Die Widersprüche des modernen Lebens haben den allwissenden Erzähler aus der Literatur vertrieben. Durch den Hintereingang der österreichischen Halb- und Unterwelt bringt ihn Haas zurück. Dieser Erzähler spricht nicht von oben herab, sondern aus der Mitte des Lebens. Es ist der Weltgeist von nebenan. Mit seiner elliptisch entschlackten Kunstumgangssprache schwebt er über dem sozial Bedenklichen seiner Stoffe, ohne je die Fühlung zu der weltklugen Erfahrung zu verlieren, die sich in Brenners wechselhaftem Berufsleben angesammelt hat. In dem Kosmos aus Korrespondenzen und Assoziationen zeigen sich Menschen und Dinge als das, was sie sind: „Wenn die fiese Visage zusammenkommt mit dem speziellen Muskelaufbau, den du nur von den Klimmzügen an einer Zellentür kriegst, dann weißt du als erfahrener Kripomann, dass du nicht den Radwegebeauftragten der Stadt Wien vor dir hast.“

Das Schisma der Haas-Gemeinde ist überwunden

An solchen Begegnungen und hellsichtigen Deutungen ist der Roman reich. Wie immer bei Haas reichen sich Philologie und Kriminologie die Hände. Und wenn es einmal die Hände kostet, dann können in Zeiten grassierender Tätowierwut solide Griechischkenntnisse zumindest dazu beitragen, sie richtig wieder anzunähen.

Der Mensch ist ein offenes Buch, es kommt nur darauf an, es richtig zu lesen. Der triumphiert, der die Figuren richtig beschreibt – das gilt für die im Tattoo-Milieu angesiedelte Handlung ebenso wie für den Roman als ganzen.
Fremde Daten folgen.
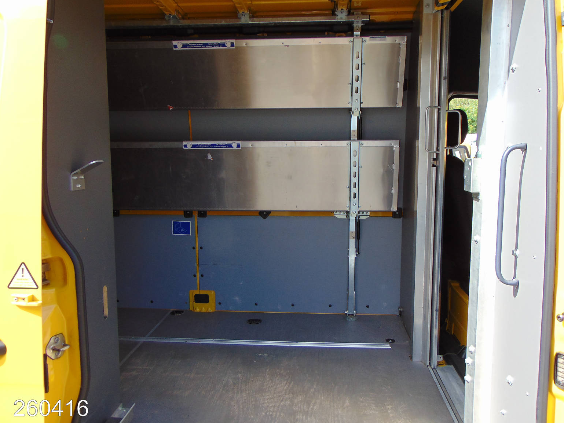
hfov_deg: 67.3
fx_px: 424
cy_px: 206
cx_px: 293
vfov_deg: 53.1
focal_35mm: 26
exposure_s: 1/200
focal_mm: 4.5
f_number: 3
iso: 80
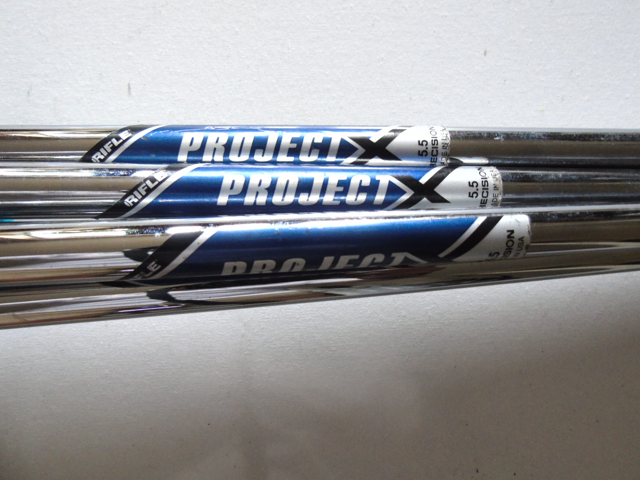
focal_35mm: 27
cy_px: 227
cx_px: 331
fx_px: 499
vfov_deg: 51.3
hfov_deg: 65.3
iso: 400
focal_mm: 4.4
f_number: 3.4
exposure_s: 1/25
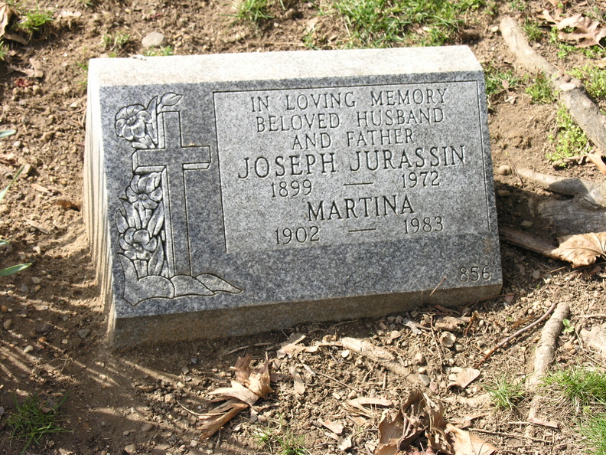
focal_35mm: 71
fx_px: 1243
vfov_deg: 20.7
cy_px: 228
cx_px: 303
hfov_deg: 27.4
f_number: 5.9
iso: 50
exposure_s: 1/88.6
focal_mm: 18
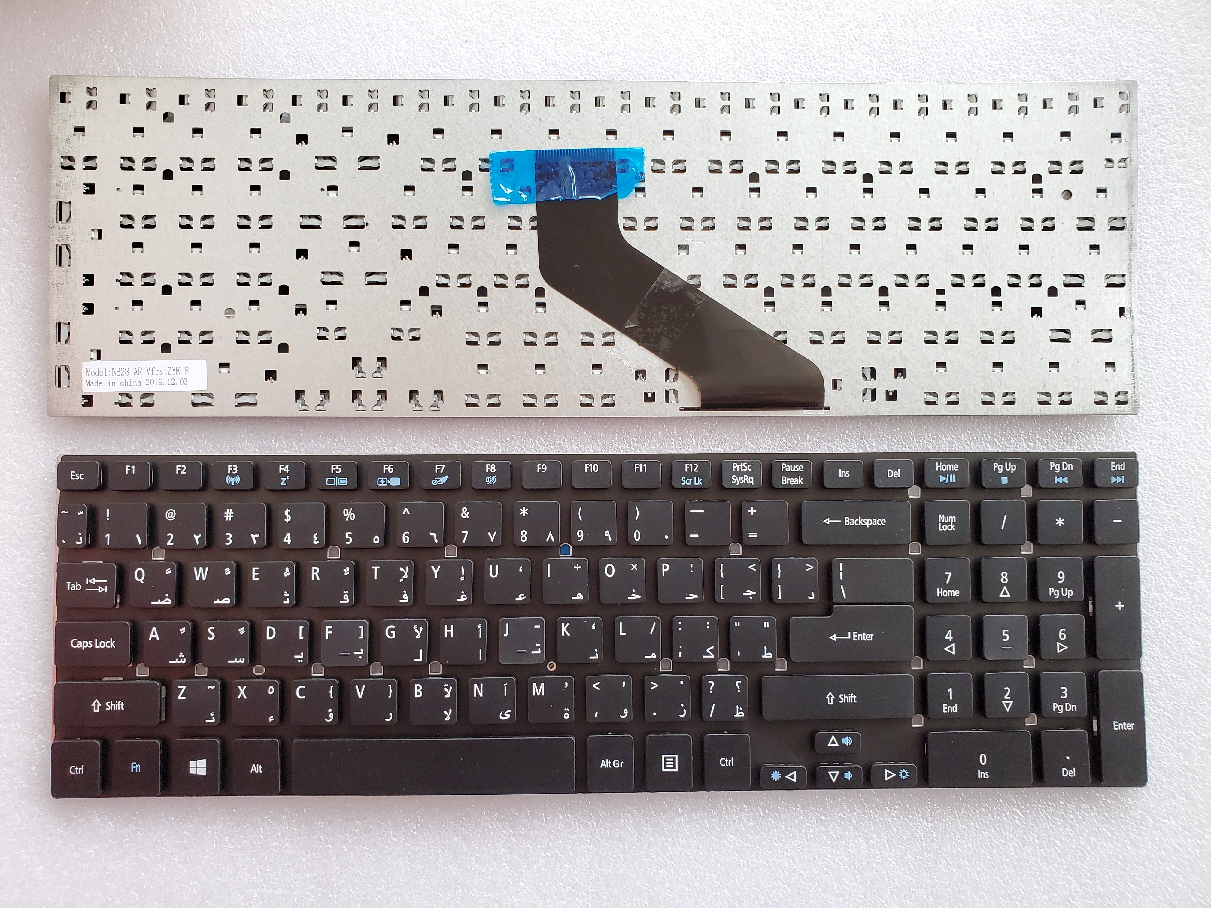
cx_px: 606
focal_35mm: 26
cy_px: 454
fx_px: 910
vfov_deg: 53.1
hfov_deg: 67.3
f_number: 2.4
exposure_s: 1/50
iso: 320
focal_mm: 4.3
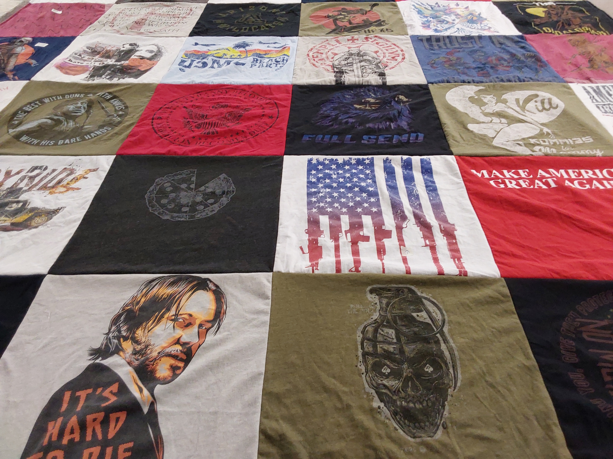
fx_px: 496
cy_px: 230
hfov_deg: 63.4
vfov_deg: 49.7
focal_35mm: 28
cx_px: 306
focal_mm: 2.91
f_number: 1.9
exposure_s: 1/60
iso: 160
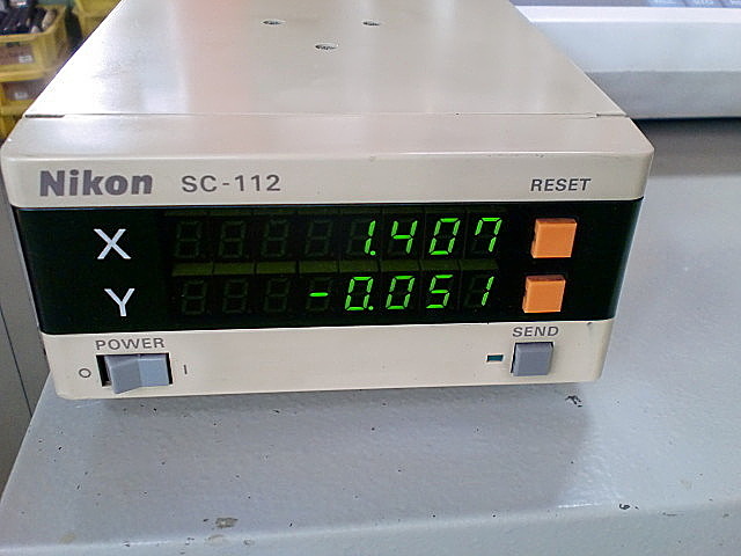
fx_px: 749
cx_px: 370
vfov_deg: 40.7
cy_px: 278
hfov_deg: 52.6
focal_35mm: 35
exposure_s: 1/60
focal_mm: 6.3
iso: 320
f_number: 3.1
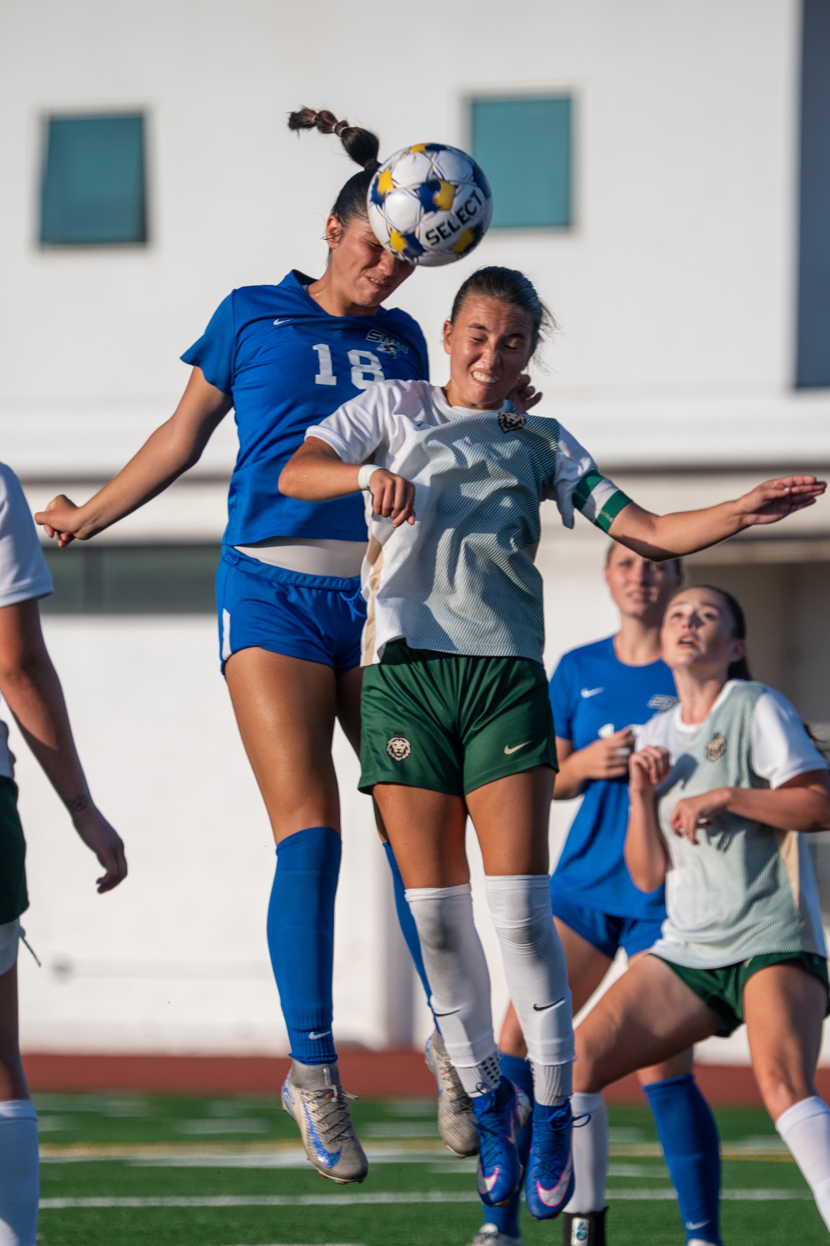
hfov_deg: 4.5
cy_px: 621
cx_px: 371
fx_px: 10627
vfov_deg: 6.7
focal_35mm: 307
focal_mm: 200
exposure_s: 1/1600
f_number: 4
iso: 220
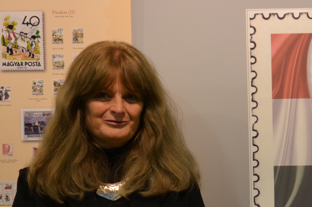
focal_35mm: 135
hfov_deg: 14.8
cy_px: 151
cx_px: 349
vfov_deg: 10.1
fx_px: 1170
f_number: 4.5
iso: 640
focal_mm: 35
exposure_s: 1/60
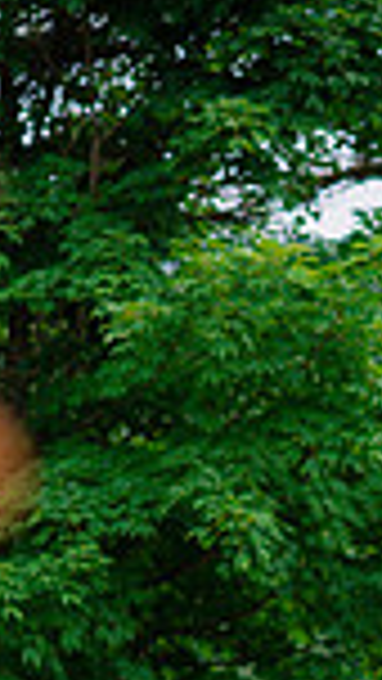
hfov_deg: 3.5
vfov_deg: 6.3
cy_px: 822
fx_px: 6137
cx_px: 656
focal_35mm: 341
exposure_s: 1/2500
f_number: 2.8
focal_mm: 85
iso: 400
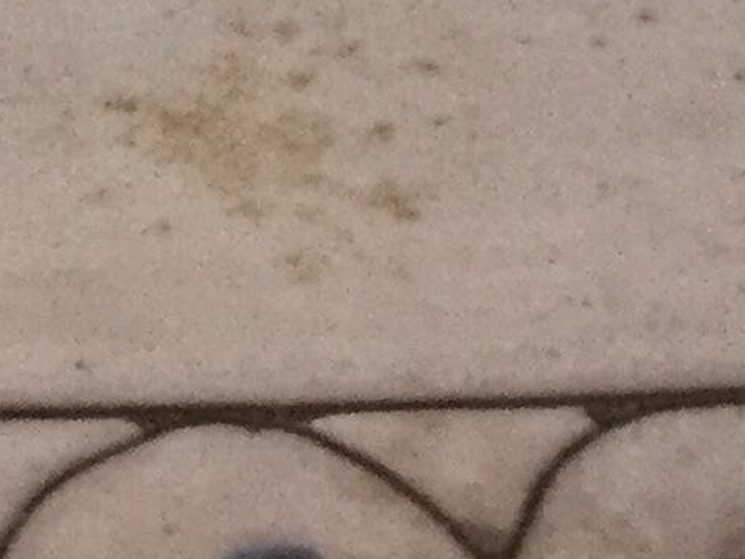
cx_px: 40
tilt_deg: -29.2
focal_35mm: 211
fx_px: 4541
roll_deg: -0.7
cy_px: -497
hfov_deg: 9.3
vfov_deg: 6.8
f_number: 2.4
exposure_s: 1/33
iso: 160
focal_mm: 3.3
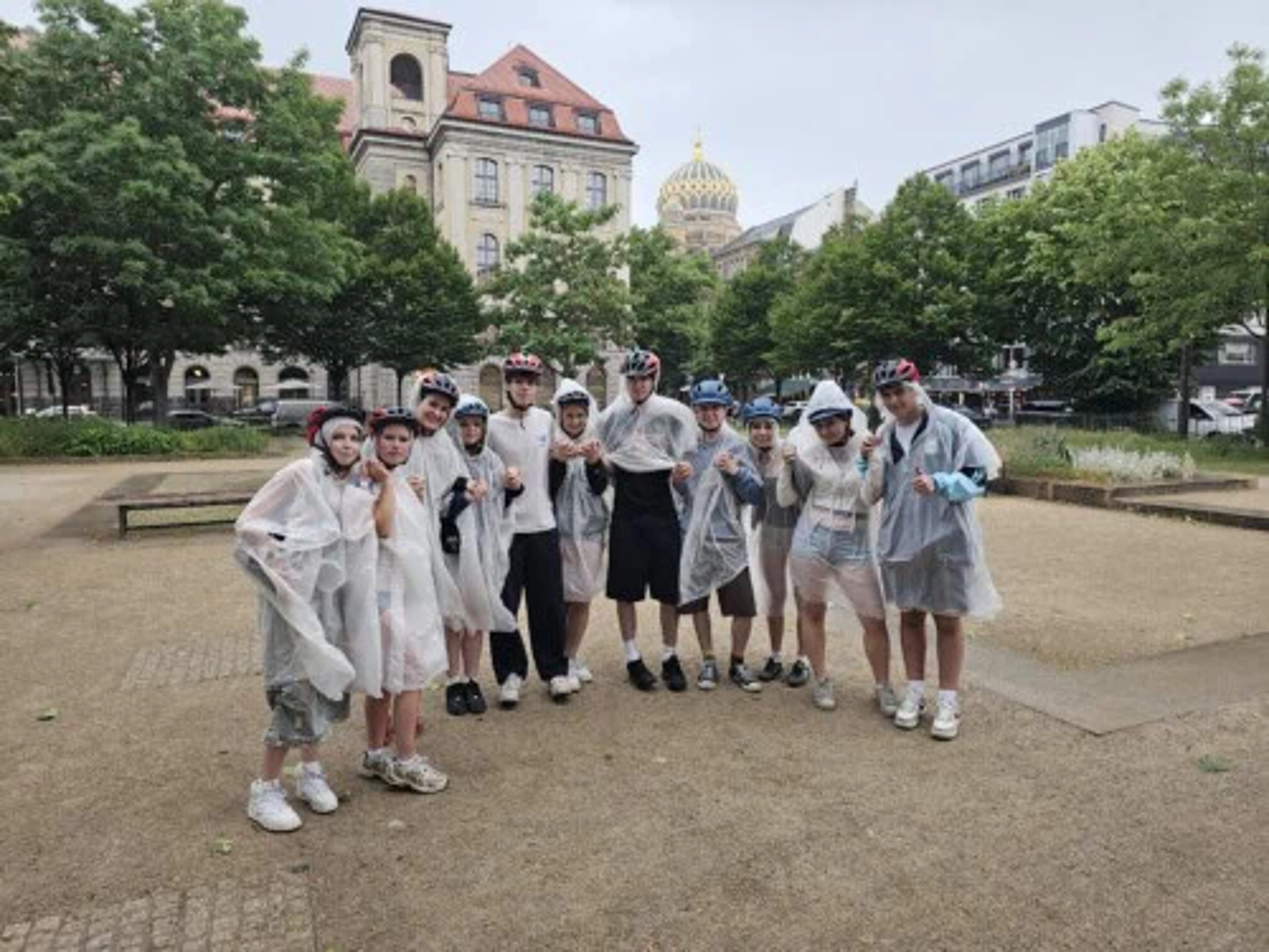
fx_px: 843
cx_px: 634
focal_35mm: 23
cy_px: 476
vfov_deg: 58.9
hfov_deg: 73.9
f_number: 1.7
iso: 32
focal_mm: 6.3
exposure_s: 1/60
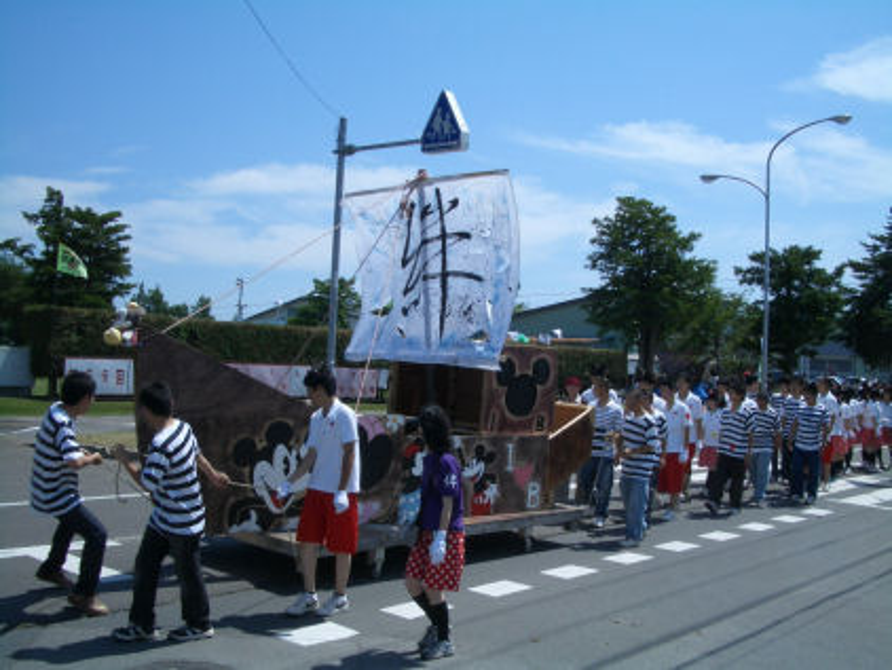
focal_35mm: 41
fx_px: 1057
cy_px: 335
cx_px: 446
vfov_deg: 35.2
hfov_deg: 45.8
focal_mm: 6.8
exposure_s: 1/800
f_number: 4.6
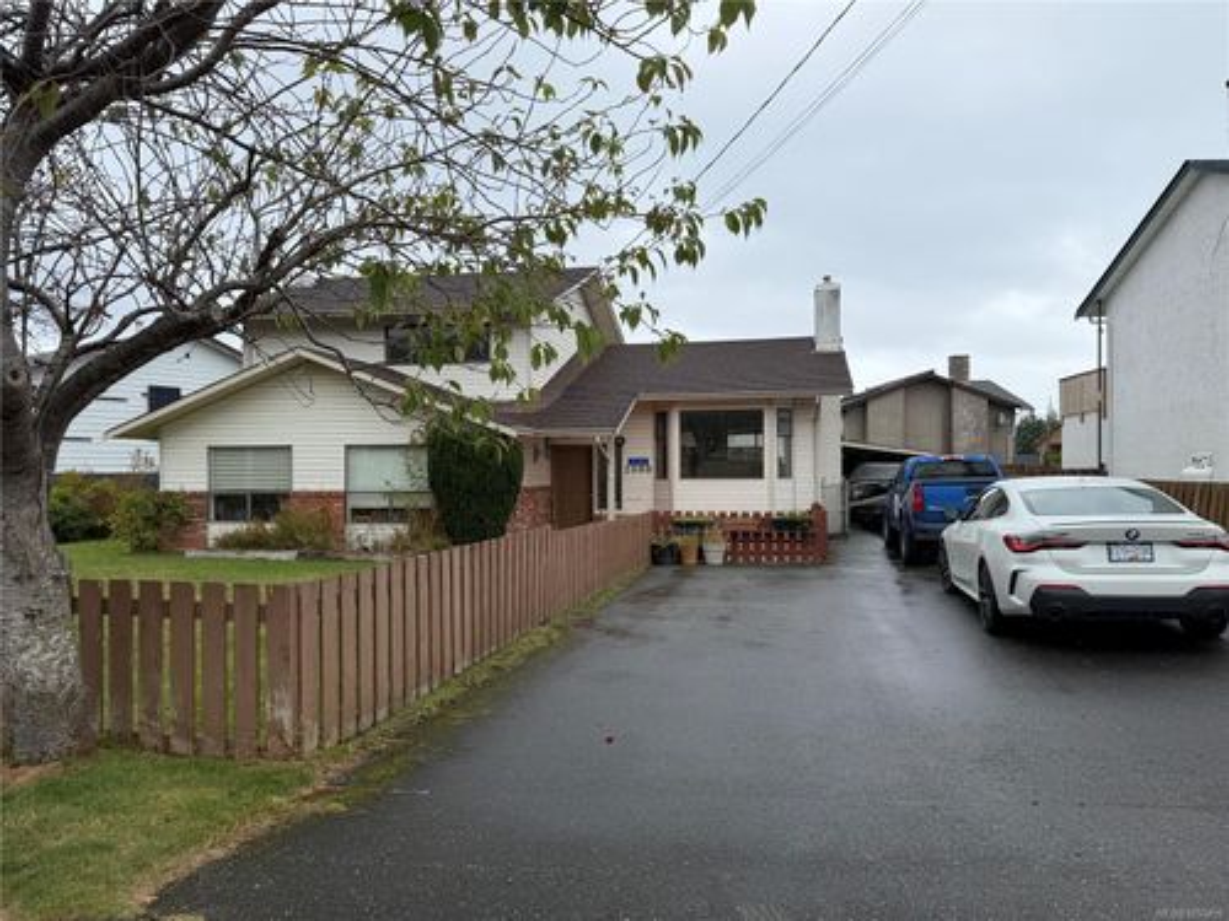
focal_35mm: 24
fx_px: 852
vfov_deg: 56.8
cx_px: 614
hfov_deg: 71.6
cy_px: 460
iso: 80
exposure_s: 1/1553
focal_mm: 6.76
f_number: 1.78
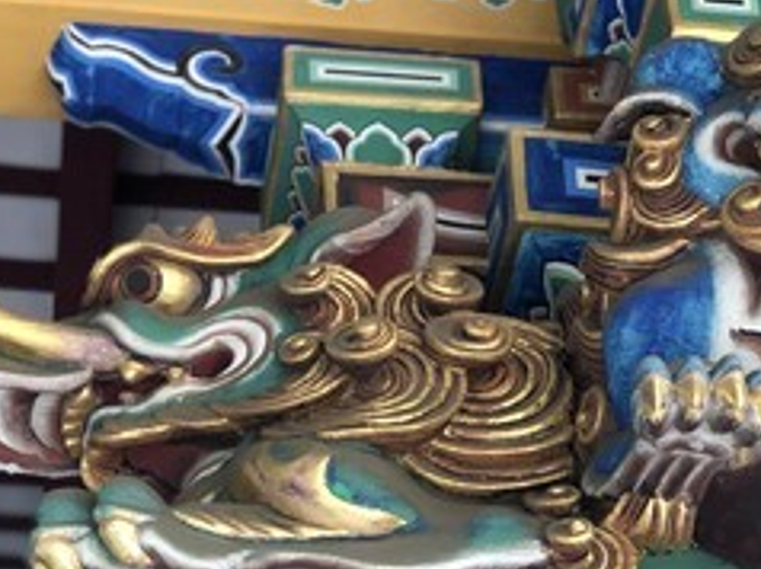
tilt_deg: +39.2
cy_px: 409
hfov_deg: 18.2
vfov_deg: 13.6
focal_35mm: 108
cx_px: 371
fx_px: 2372
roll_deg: +3.6
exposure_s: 1/30
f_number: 2.8
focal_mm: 6.6
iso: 160
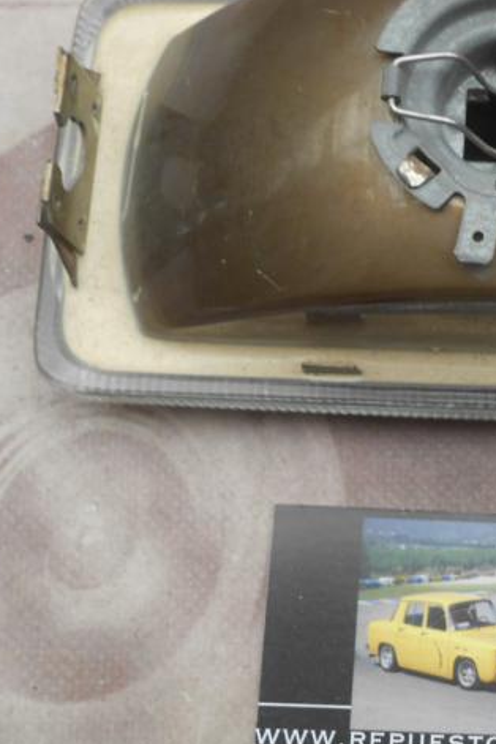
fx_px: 1240
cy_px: 341
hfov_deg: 21.7
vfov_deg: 33.4
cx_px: 505
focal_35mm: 60
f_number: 3.9
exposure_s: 1/30
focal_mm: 6
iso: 125
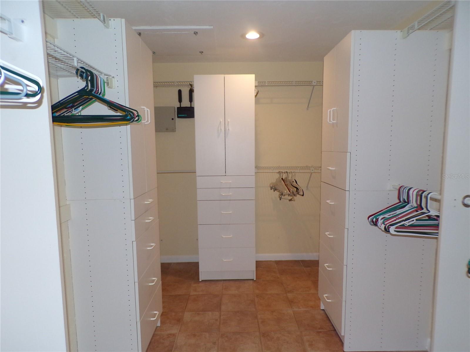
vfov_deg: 56.8
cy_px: 176
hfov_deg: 71.6
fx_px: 326
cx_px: 235
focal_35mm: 24
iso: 200
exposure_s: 1/60
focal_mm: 4.3
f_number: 3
So geht es auch in diesem abgrundkomischen Brenner-Krimi um Exkursionen ins Reich der Zeichen wie in jenen beiden Werken, die die Serie durchbrochen haben. Damit dürfte das Schisma der beiden Haas-Gemeinden endgültig überwunden sein.

Wolf Haas: Brennerova – Roman. Hoffmann und Campe, 240 Seiten, 20 Euro.